Poder e Governo
As perguntas sem resposta sobre a biografia de Jair Bolsonaro, 'Dark horse'
Áudios e mensagens trocadas entre Flávio Bolsonaro e Daniel Vorcaro abalam pré-candidatura
Novos áudios e mensagens entre Flávio Bolsonaro (PL-RJ) e Daniel Vorcaro, dono do Banco Master, trouxeram impacto significativo à pré-candidatura do senador à Presidência da República. Na última semana, surgiram informações adicionais sobre o financiamento do filme 'Dark Horse', mas ainda persistem dúvidas e lacunas no caso. Confira os principais pontos não esclarecidos:
Quem financiou e quanto custou o filme?
A produção recebeu R$ 61 milhões dos R$ 134 milhões prometidos por Daniel Vorcaro, segundo a colunista Malu Gaspar. Os repasses foram interrompidos após a prisão do banqueiro, motivando cobranças de Flávio Bolsonaro. Karina Gama, produtora, declarou à GloboNews que o valor financiou 90% do filme, com cerca de US$ 13 milhões (R$ 65,7 milhões corrigidos) já gastos.
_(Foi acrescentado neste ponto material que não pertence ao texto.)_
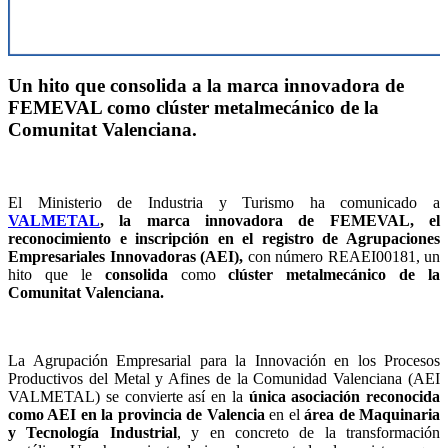
Un hito que consolida a la marca innovadora de
FEMEVAL como clúster metalmecánico de la
Comunitat Valenciana.
El Ministerio de Industria y Turismo ha comunicado a
VALMETAL
, la marca innovadora de FEMEVAL, el
reconocimiento e inscripción en el registro de Agrupaciones
Empresariales Innovadoras (AEI),
con número REAEI00181, un
hito que le
consolida
como
clúster metalmecánico de la
Comunitat Valenciana.
La Agrupación Empresarial para la Innovación en los Procesos
Productivos del Metal y Afines de la Comunidad Valenciana (AEI
VALMETAL) se convierte así en la
única asociación reconocida
como AEI en la provincia de Valencia
en el
área de Maquinaria
y Tecnología Industrial
, y en concreto de la transformación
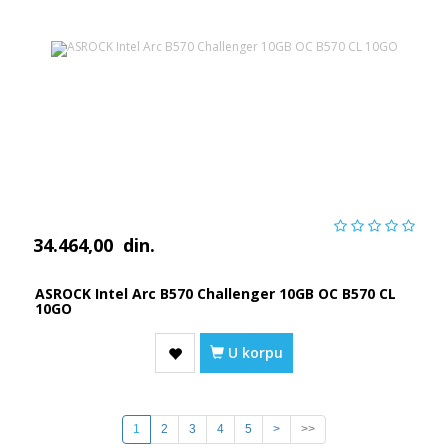
34.464,00
din.
ASROCK Intel Arc B570 Challenger 10GB OC B570 CL
10GO
U korpu
1
2
3
4
5
>
>>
O ministro do STF, Flávio Dino, instaurou inquérito para investigar R$ 2,6 milhões em emendas destinados à ONG presidida por Karina. Não está claro se esse montante foi direcionado ao filme.
Flávio e Vorcaro se encontraram mais vezes?
O senador confirmou, na última terça-feira, que se reuniu com Vorcaro no fim de 2025, na residência do executivo, quando este já usava tornozeleira eletrônica. Segundo Flávio, o objetivo do encontro foi “botar um ponto final” na situação e reclamar da falta de aviso prévio sobre a gravidade do caso Master, o que teria permitido buscar outro investidor. Inicialmente, Flávio alegou ter tido contato limitado com Vorcaro, mas depois admitiu encontros em mais de uma ocasião.
Por que o dinheiro foi enviado para um fundo no Texas?
Os recursos de Daniel Vorcaro destinados ao filme foram transferidos para o fundo Havengate Development Fund LP, registrado no Texas, EUA, por meio da Entre Investimentos e Participações. O advogado Paulo Calixto, que representa Eduardo Bolsonaro, é o agente legal do fundo. Flávio afirmou à GloboNews que o fundo seria “específico para a produção do filme”. A Polícia Federal apura se os valores também financiaram a permanência de Eduardo Bolsonaro no exterior.
Por que a Go Up, inexperiente, foi escolhida como produtora?
A Go Up Entertainment, empresa de Karina da Gama responsável pela produção do filme sobre Jair Bolsonaro, não possui histórico de lançamentos no Brasil ou no exterior para cinema ou TV. Outras empresas ligadas a ela, como a Go7 Assessoria e a ONG Instituto Conhecer Brasil, também não têm atuação reconhecida no setor audiovisual, segundo informou a Ancine à colunista Malu Gaspar, do GLOBO.